The role of salt in Kimchi
Cucumbers being salted in preparation for making into Refreshing Cucumber Kimchi
If you are on a salt-restrictive diet or when you bite into a way-too-salty kimchi (probably not ours, I hope), you may wonder if salt is really necessary in kimchi. Well, salting is essential when making kimchi, and here are just a few ways.
Salt helps to:
- draw out excess water from the vegetables thereby preventing a watery, soggy kimchi mess;
- change and enhance vegetables' taste by altering its proteins’ structure, partly why kimchi doesn't really taste raw despite being uncooked;
- prevent unwanted microbes (such as mould) in the air to take hold whilst the kimchi is lacto-fermenting (i.e. consuming carbohydrates, breaking down and creating lactic acid bacteria aka Lactobacillales aka the good guys).
For me, I really want to create kimchi that takes away the only 'bad' thing about kimchi, which is salt (ok sugar too but that’s a topic for another day), so I use as little as I can get away with. Because I use less salt than most (?), I make up for it with a myriad of ingredients and processes to try to create a multi-dimensional flavour profile.
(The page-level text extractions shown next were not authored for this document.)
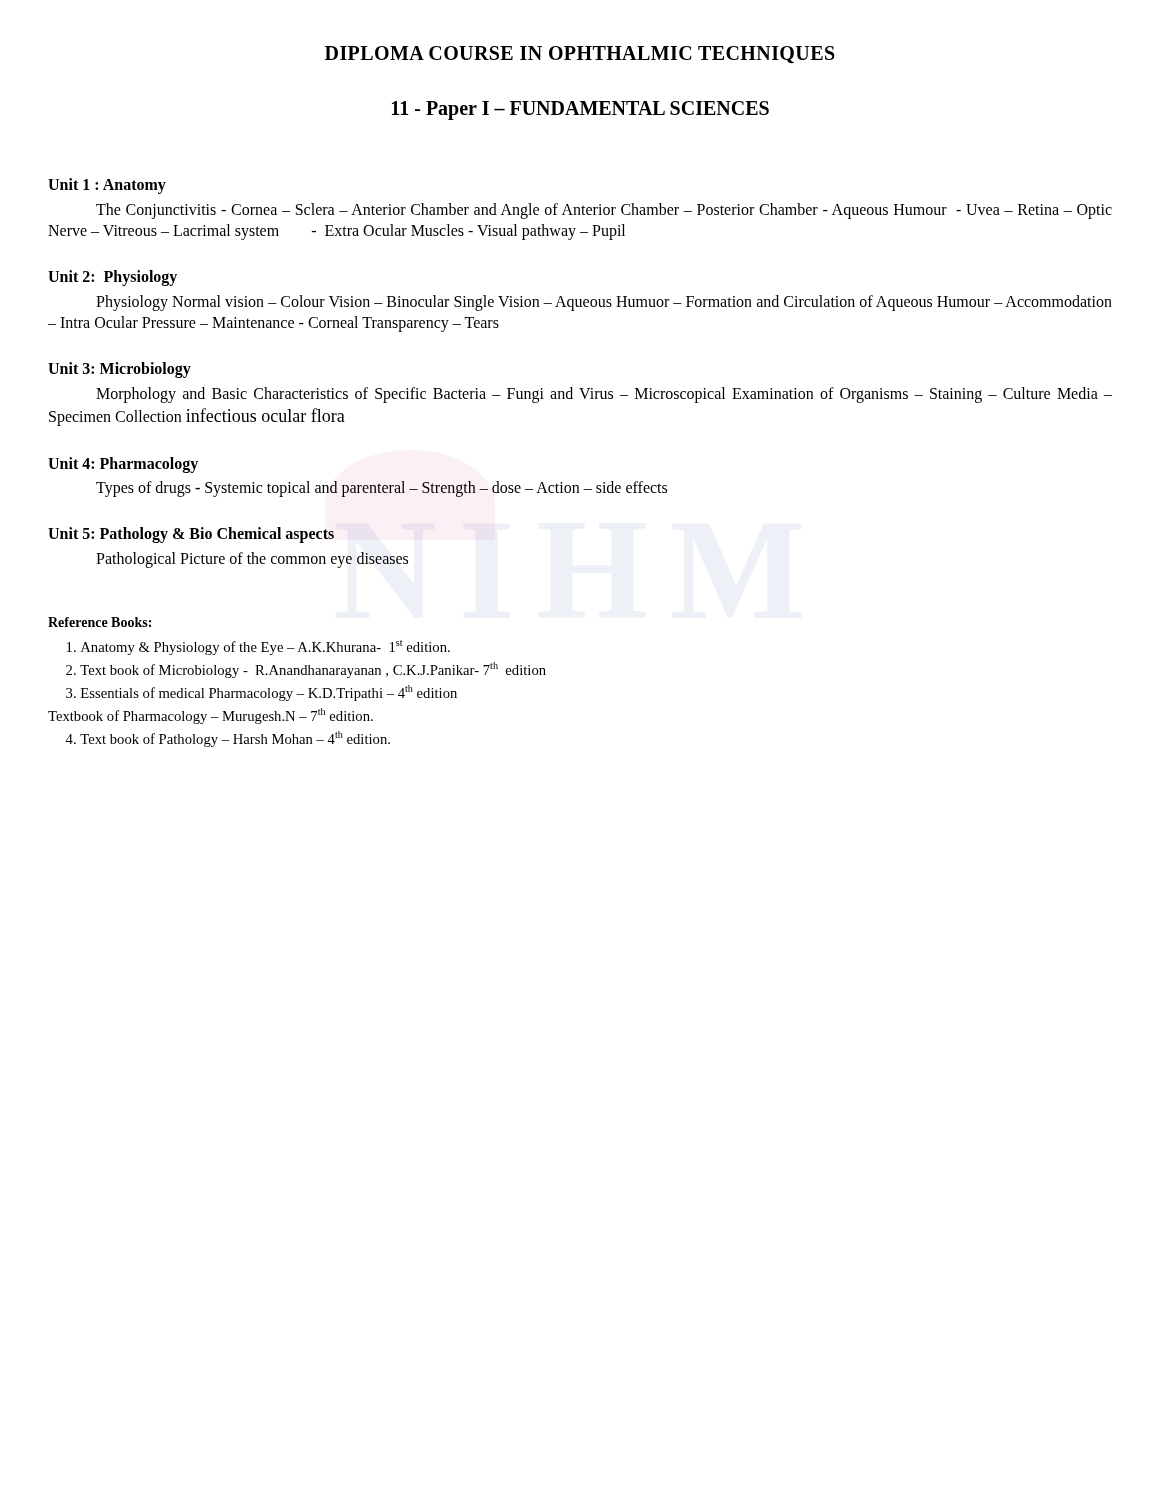NIHM
DIPLOMA COURSE IN OPHTHALMIC TECHNIQUES
11 - Paper I – FUNDAMENTAL SCIENCES
Unit 1 : Anatomy
The Conjunctivitis - Cornea – Sclera – Anterior Chamber and Angle of Anterior Chamber – Posterior Chamber - Aqueous Humour - Uvea – Retina – Optic Nerve – Vitreous – Lacrimal system - Extra Ocular Muscles - Visual pathway – Pupil
Unit 2: Physiology
Physiology Normal vision – Colour Vision – Binocular Single Vision – Aqueous Humuor – Formation and Circulation of Aqueous Humour – Accommodation – Intra Ocular Pressure – Maintenance - Corneal Transparency – Tears
Unit 3: Microbiology
Morphology and Basic Characteristics of Specific Bacteria – Fungi and Virus – Microscopical Examination of Organisms – Staining – Culture Media – Specimen Collection infectious ocular flora
Unit 4: Pharmacology
Types of drugs - Systemic topical and parenteral – Strength – dose – Action – side effects
Unit 5: Pathology & Bio Chemical aspects
Pathological Picture of the common eye diseases
Reference Books:
Anatomy & Physiology of the Eye – A.K.Khurana- 1st edition.
Text book of Microbiology - R.Anandhanarayanan , C.K.J.Panikar- 7th edition
Essentials of medical Pharmacology – K.D.Tripathi – 4th edition
Textbook of Pharmacology – Murugesh.N – 7th edition.
Text book of Pathology – Harsh Mohan – 4th edition.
But I can’t take the credit - fermentation is truly THE most magical process. Whilst freshly-made kimchi can also be delicious (just as how salads are), there’s just a well put together, rounded and satisfying taste of fermented kimchi that's difficult to put in words. The veggies aren't raw nor individualistic-tasting anymore - all the vegetables, fruits, herbs, spices and yep, salt have come together like a a world-class orchestra to perform a gorgeous symphony on your tastebuds. And we’re not even talking about the crazy beneficial probiotics in fermented kimchi (don’t get me started because we all be here till Friday).
ps: in case you are wondering, our kimchi despite not being sour yet (unless you're getting the aged ones), are already fermented thanks to our special recipe. It will continue to ferment in your fridge (or countertop, you impatient ones), its taste continually evolving. YEP, IT'S ALIVE!